(PROBLEM REQUIREMENTS): Your answer should be the records again, unchanged in wording and free of images.

(AVAILABLE DATA):

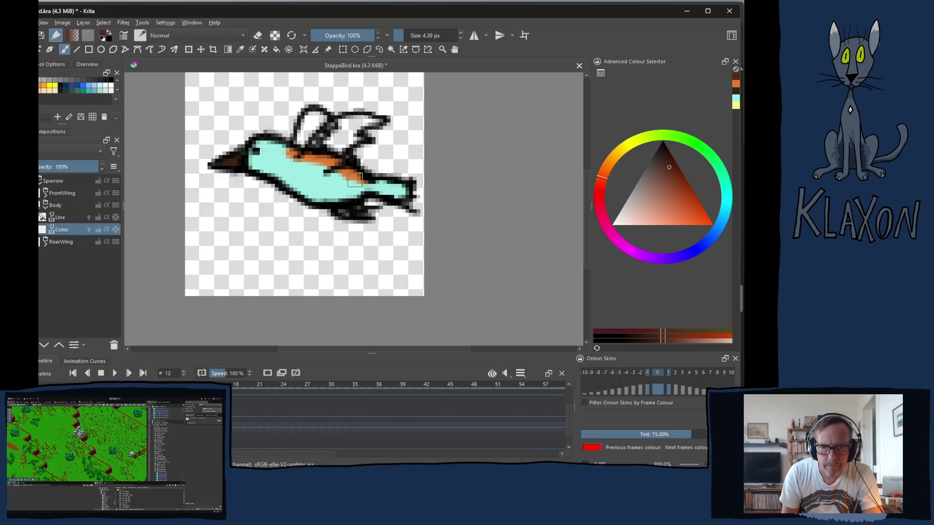
mouse_move(361, 184)
left_mouse_down()
mouse_move(404, 190)
mouse_move(390, 187)
left_mouse_up()
key("Right")
key("Right")
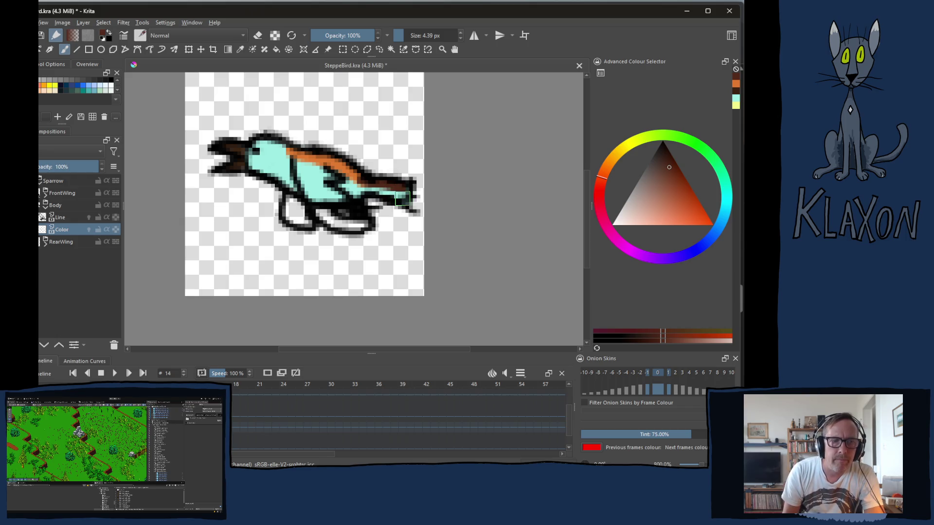
Step: Play the animation to review it, then touch up a tail tip in brown
key("space")
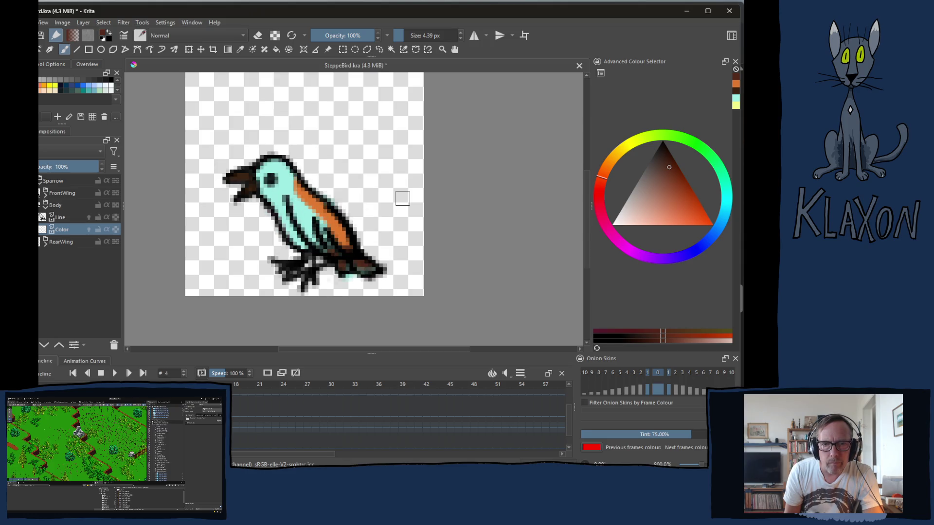
key("space")
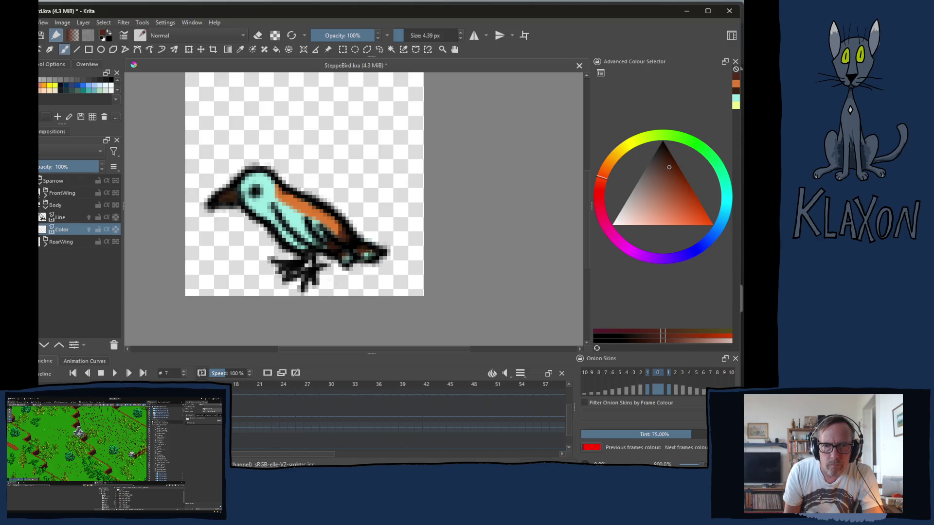
key("period")
mouse_move(358, 228)
left_mouse_down()
mouse_move(345, 227)
mouse_move(365, 233)
left_mouse_up()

(RESULT FOR THIS EXERCISE):
mouse_move(361, 184)
left_mouse_down()
mouse_move(404, 190)
mouse_move(390, 187)
left_mouse_up()
key("Right")
key("Right")
Step: Play the animation to review it, then touch up a tail tip in brown
key("space")
key("space")
key("period")
mouse_move(358, 228)
left_mouse_down()
mouse_move(345, 227)
mouse_move(365, 233)
left_mouse_up()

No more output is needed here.